「分裂してから、あっちこちから誘いの電話がある。警察も連日やってきて、どこに行くのか教えてくれと訊いてくる。一度引退した以上、いまさらヤクザに戻るつもりはさらさらないし、そうなったところで警察に話す気もない。暴対法も暴排条例もヤクザにしか使えない。組織を辞めた人間は一般人だ。それでも、食い詰めているヤツはその気になるやろう」(同前)
事実、山口組も神戸側も、処分者を積極的に復活させている。絶縁処分は復帰の可能性がない重い処分とされているが、それすらも許しているという。もはやなんでもありだ。
ただし、ここにもデマと印象操作が絡んでいて、事実関係がはっきりしない。

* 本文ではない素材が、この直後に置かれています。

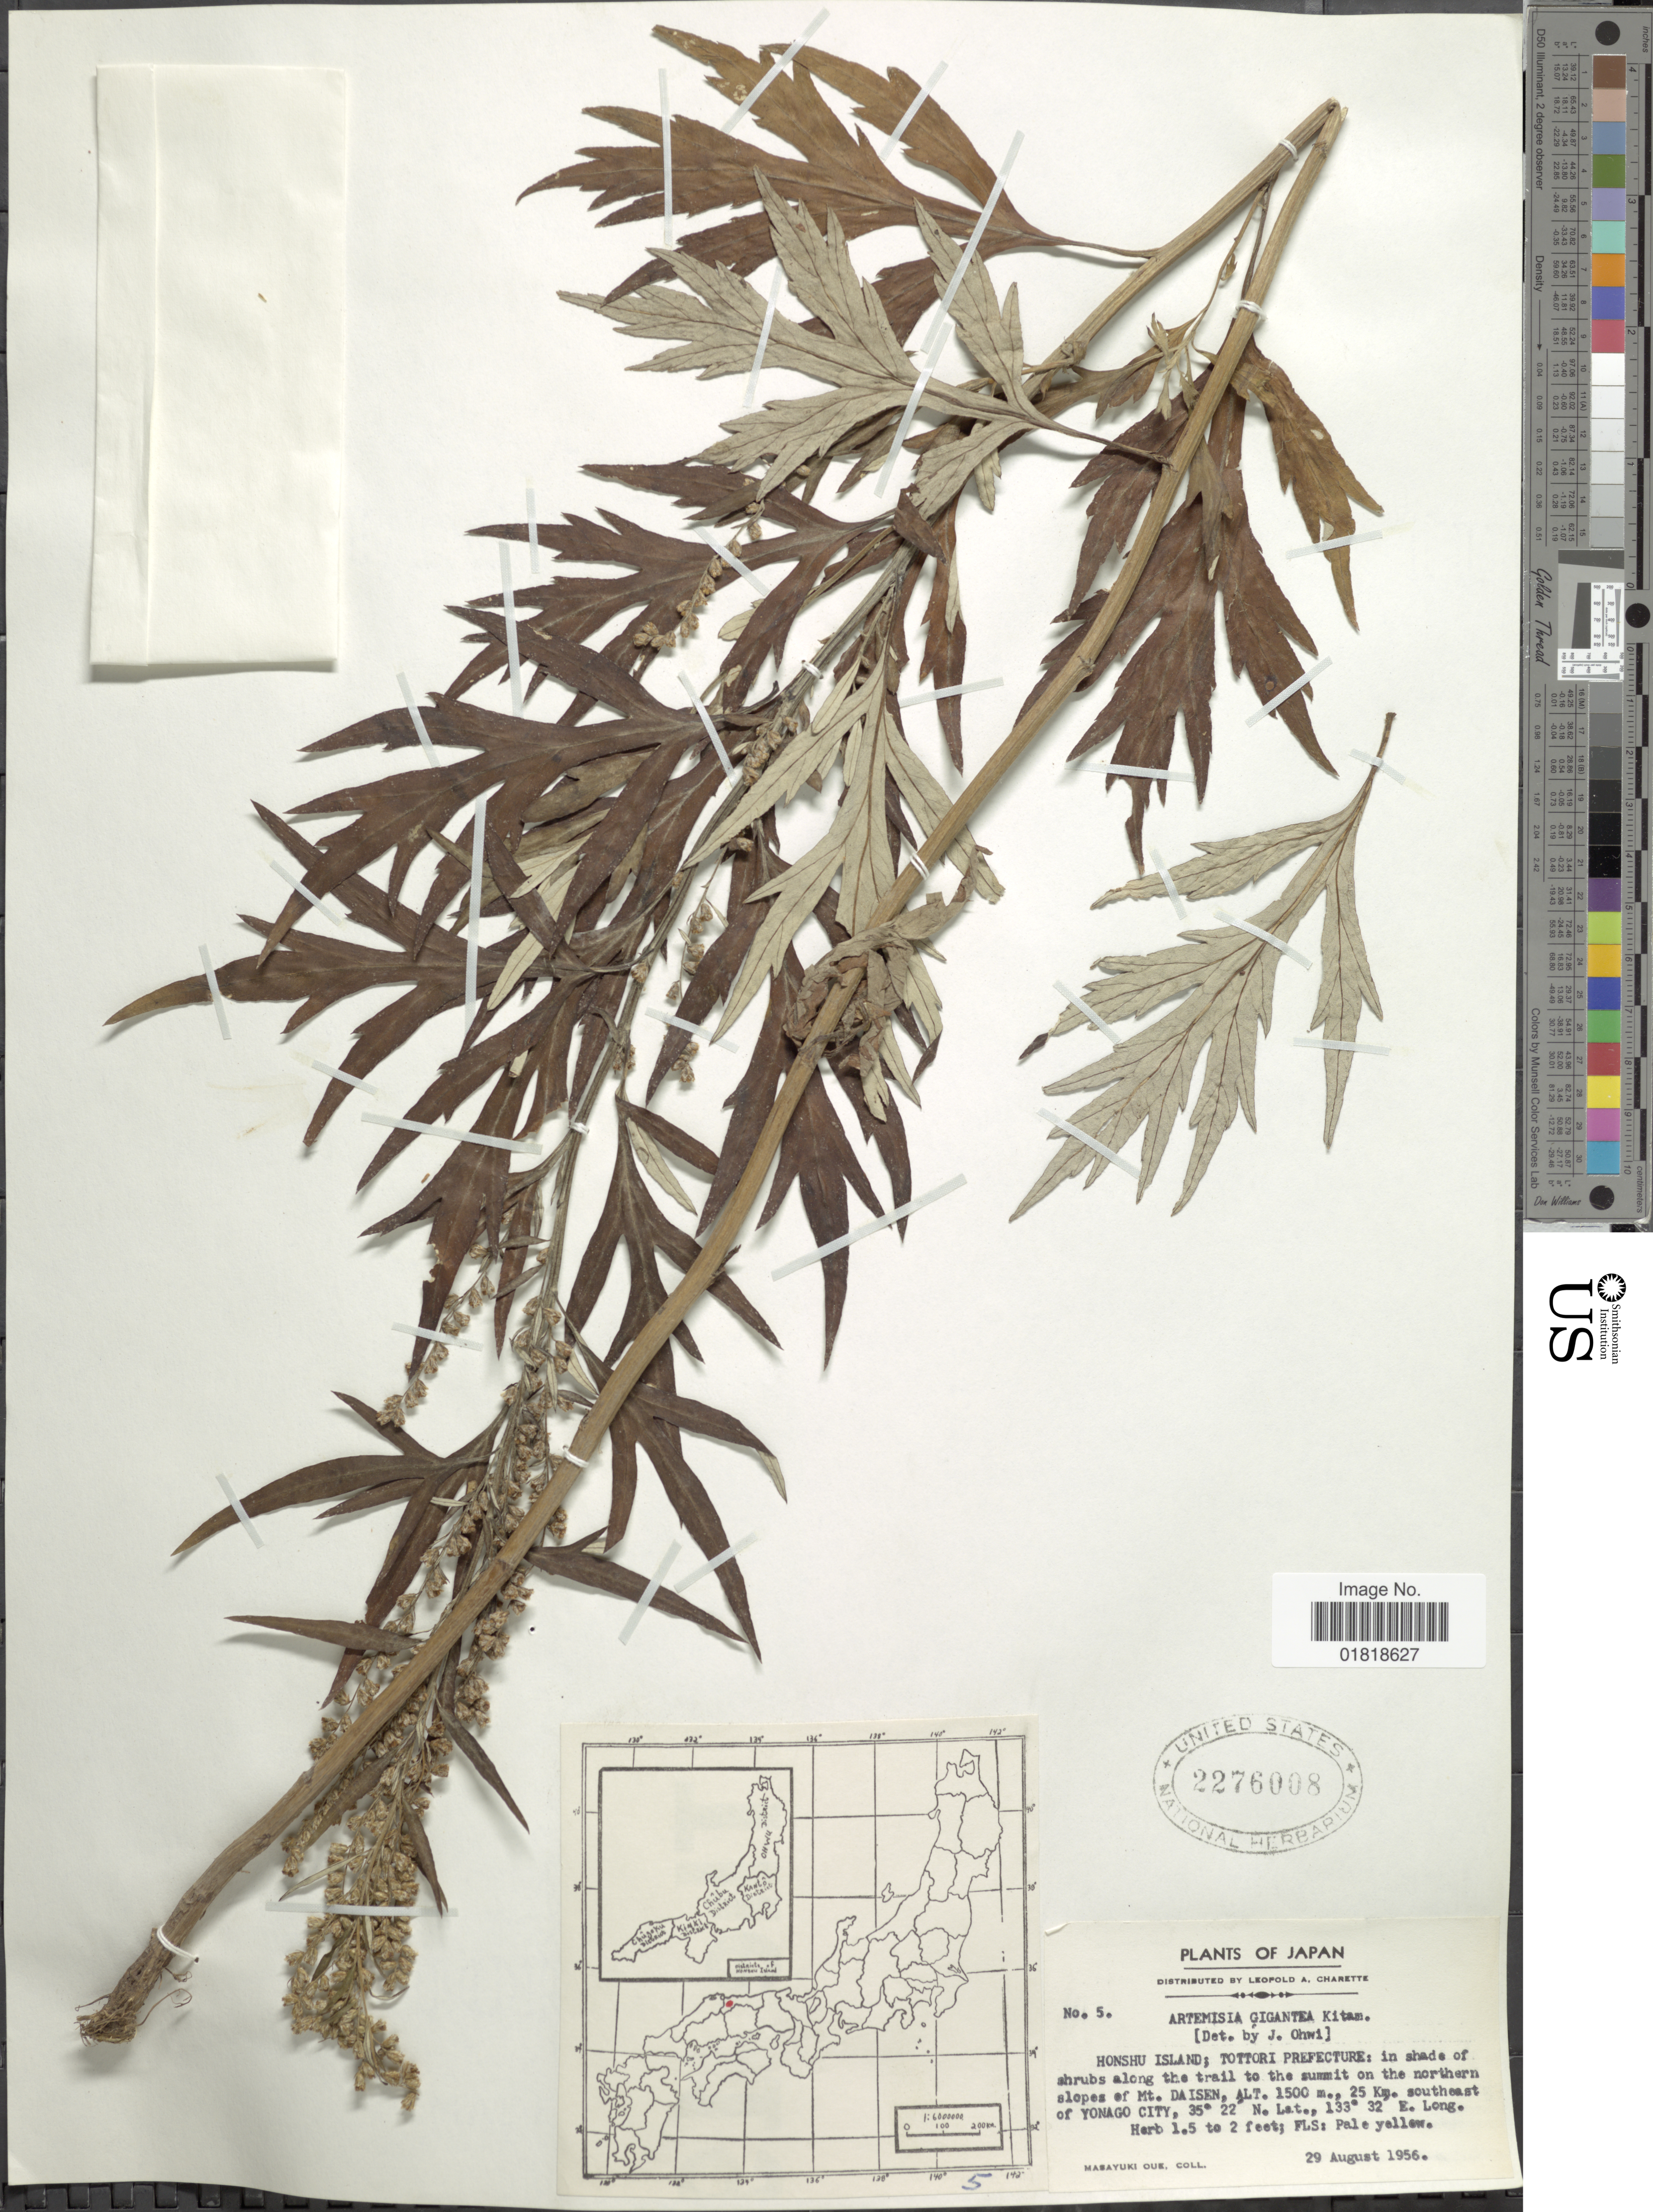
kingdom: Plantae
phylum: Tracheophyta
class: Magnoliopsida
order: Asterales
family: Asteraceae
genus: Artemisia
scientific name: Artemisia gigantea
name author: Kitam.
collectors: M. Oue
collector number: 5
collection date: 1956-08-29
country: Japan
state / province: Tottori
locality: Tottori prefecture: in shade of shrubs along the trail to the summit on the northern slopes of Mt. Daisen, 25 km southeast of Yonago City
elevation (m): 1500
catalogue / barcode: US 2276008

引退後、熊本で暮らす元山健組健竜会・三島敬一最高顧問は、その発言力と実力から伝説のヤクザの域にいるといっていい人物である。
三島ブランドが神戸山口組に復帰するという話は、警察が確定情報と断定しているため、方々の媒体で報じられた。ところがヤクザ筋を使って熊本に確認すると、確定情報とは言いかねるようで、真実かブラフか判定できない。警察をも巻き込んだ情報戦は今回の分裂騒動の特徴で、最終的には書状が出るまで分からない。
ネームバリューのある元幹部だけでなく、末端でも暴力団に復帰する人間はいる。活発なリクルート活動の理由を、元組長は「使い捨ての駒」つまり、ヒットマン部隊にするつもりとみている。当該組員が動けば、組織的な犯罪として上層部が逮捕されるケースでも、一度は部外者となった元組員を使えば、組織に累が及ばないからだ。
「枝葉の人間は再び組登録をしないだろう。警察もこれを認定するのは骨が折れる。上のヤツらが考えてるのは、殺した後は死んでくれということ。組織を追われ、金で動くヤクザ崩れを使って、用済みになれば殺すつもりかもしれない」(同前)
報酬は金だろうが、金銭に転ぶ類の人間が使い物になるかは疑問である。